While no additional reporting requirements are necessary, NCTA said if the FCC takes that route, outage reporting obligations should apply only for “hard down” outages where service is out instead of degraded. Performance degradation metrics don’t necessarily correlate with service outages, it said, adding that the commission hasn’t proposed quantitative metrics for determining what constitutes a significant degradation. NCTA also urged against requiring providers subject to a DIRS obligation to submit an “after action” report about preparation work and its impact on the resiliency of the network during the DIRS event.
USTelecom also raised concerns about new requirements. Providers need “flexibility to manage their response during an ongoing disaster and reporting mandates should not distract from these efforts,” USTelecom said: “The record shows that requiring providers to submit reports about their efforts for every DIRS activation will impose significant costs and be very time consuming.” The FCC also already receives much of the information that would be reported, the group said.
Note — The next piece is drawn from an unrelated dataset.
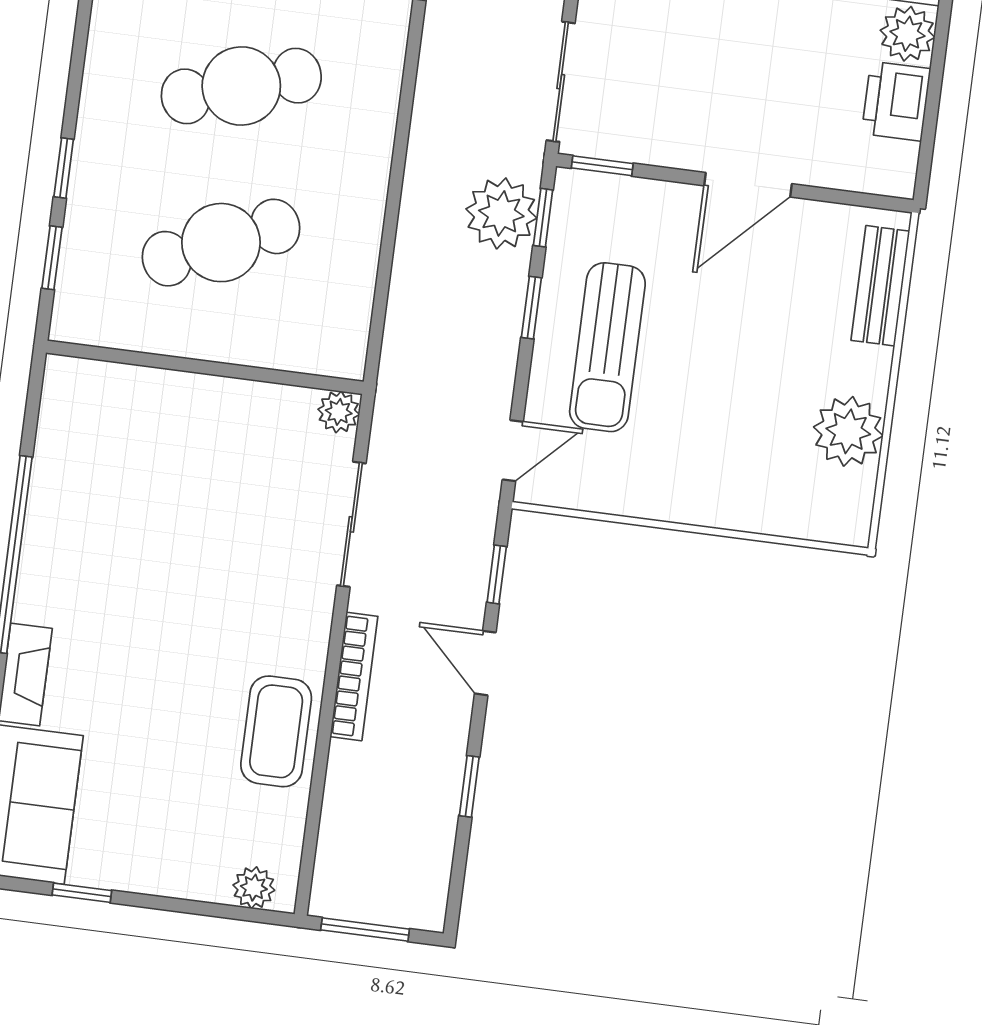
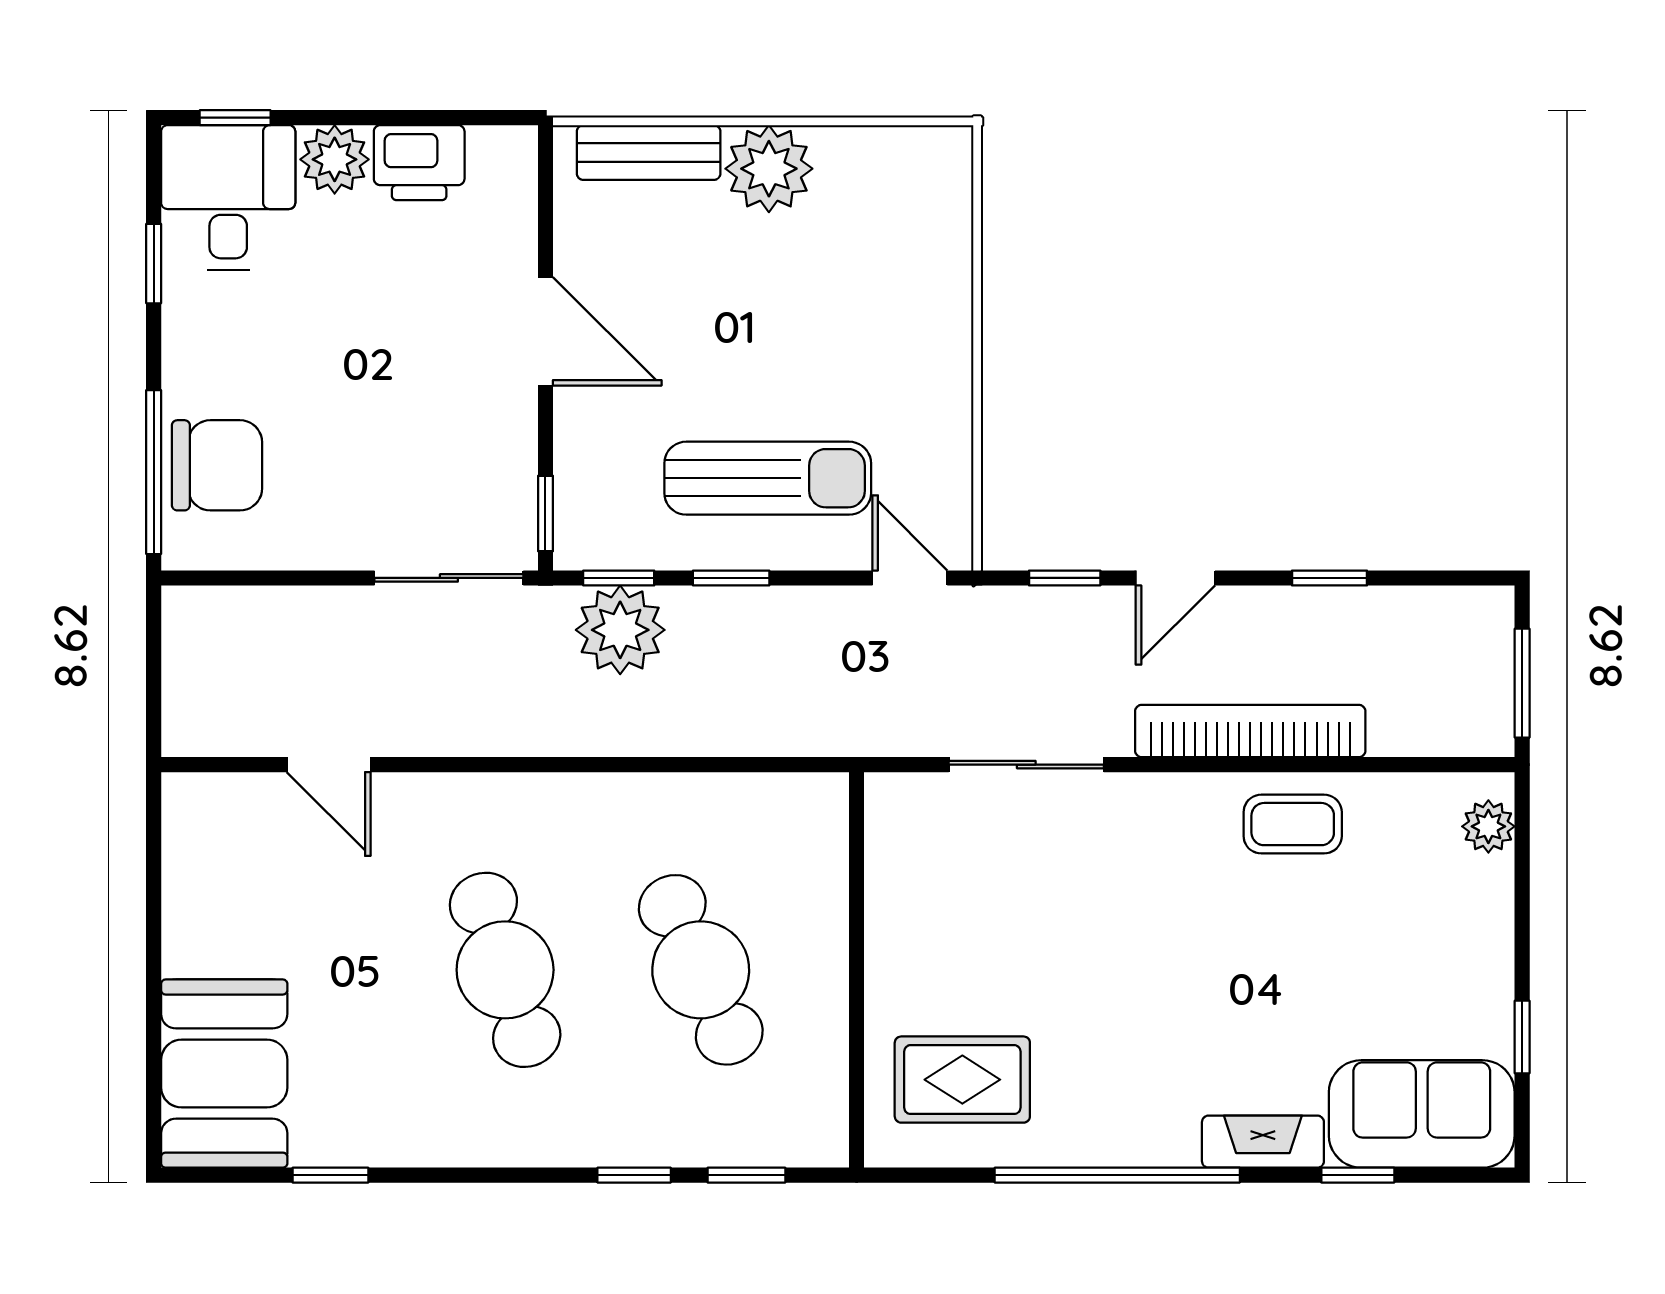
plant: (339, 412) -> (890, 798), removed
plant: (848, 431) -> (769, 169), moved
rug: (106, 440) -> (962, 1080), added
bookcase: (354, 677) -> (1250, 731), width x1.48, depth x1.31
coffee table: (276, 731) -> (1293, 824), width x0.73, depth x0.77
The National Rural Electric Cooperative Association (NRECA) agreed with comments that the FCC shouldn’t impose additional requirements on broadband providers, especially relatively small players like electric co-ops. “NRECA is very concerned that its members may face an additional regulatory burden at the worst possible time, during a disaster response,” the group said. As providers of essential electric power, co-ops “are well aware of the time constraints and resource issues associated with restoring service following disaster-related outages,” NRECA said.
Southern Linc said additional reporting requirements could duplicate what DIRS, the network outage reporting system, and the MDRI already mandate. “Any requirement to report information on the availability and location of mobile recovery assets during an emergency will neither result in any actionable information nor enhance situational awareness, but doing so does risk creating confusion that could impede emergency response and recovery efforts,” Southern Linc said.
“To the extent the Commission should decide to extend such reporting requirements to [broadband] providers, it should do so in a way that does not unduly burden smaller providers and allows sufficient time for them to come into compliance with these new obligations,” the Wireless ISP Association said.
DirecTV urged the FCC not to impose reporting requirements on direct broadcast satellite providers. “Those few commenters in favor of broader reporting requirements who even mentioned DBS simply swept it in with other satellite systems without acknowledging the salient differences presented by a one-way video programming service, much less providing a rationale for applying the rules in spite of those differences,” DirecTV said.